Excerpt provided below:

20mph speed zones cut injuries by 40%Biggest drop seen in children
The introduction of 20mph speed zones in parts of London has reduced road injuries by 40%, according to a new study.
The speed zones have been particularly effective in cutting deaths and serious injuries, and in reducing the number of child victims.
The study, published in the British Medical Journal's website bmj.com, estimates that 203 casualties are prevented each year. If the zones were to be extended to all of the London area, then this estimated reduction rises to 692.
The researchers, from the London School of Hygiene and Tropical Medicine, looked at the effects of 20mph speed zones over the last 20 years in the London area. By linking geographically coded police data to detailed information about London's roads, the found that 20mph zones had 40% less casualties and collisions than other roads.
The number of children killed or seriously injured was reduced by half, with overall pedestrian injuries reduced by around a third and cycling casualties reduced by nearly 17%.

End of Excerpt provided.

Problem details: Continue the article on 20mph speed zones in London from the point where it stops.

Dataset below:

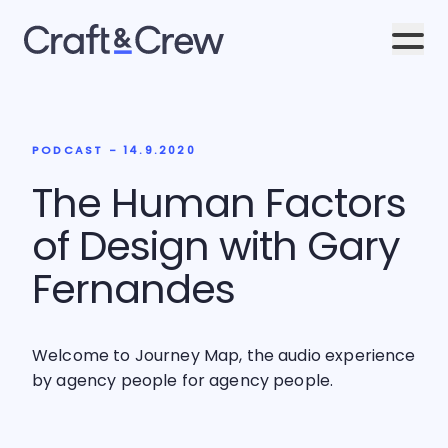
Men
PODCAST - 14.9.2020
The Human Factors
of Design with Gary
Fernandes
Welcome to Journey Map, the audio experience
by agency people for agency people.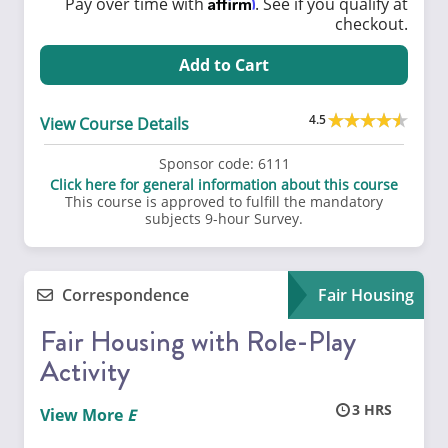
Affirm
Pay over time with
. See if you qualify at
checkout.
Add to Cart
4.5
View Course Details
Sponsor code:
6111
Click here for general information about this course
This course is approved to fulfill the mandatory
subjects 9-hour Survey.
Correspondence
Fair Housing
Fair Housing with Role-Play
Activity
3
View More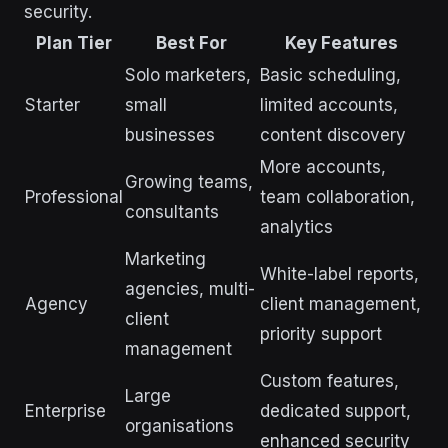
security.
Plan Tier
Best For
Key Features
Solo marketers,
Basic scheduling,
Starter
small
limited accounts,
businesses
content discovery
More accounts,
Growing teams,
Professional
team collaboration,
consultants
analytics
Marketing
White-label reports,
agencies, multi-
Agency
client management,
client
priority support
management
Custom features,
Large
Enterprise
dedicated support,
organisations
enhanced security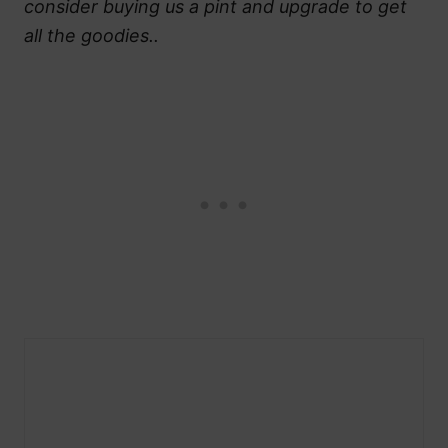
consider buying us a pint and upgrade to get
all the goodies..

End of Dataset.

Exercise result:
The reductions were even greater in younger children (those under 12) and for the most serious injuries.
Even roads just outside the 20mph zones recorded a reduction in casualty rates of 8% on average.
"The additional effect of the 20 mph zones was that of a step reduction in casualties and collisions by an amount that has taken over 20 years to achieve on roads without 20 mph zones" the authors said.
"This evidence supports the rationale for 20 mph zones not just in major cities in Britain but also in similar metropolitan areas elsewhere. Indeed, even within London, there is a case for extending the currently limited provision of such zones to other high casualty roads," the authors concluded.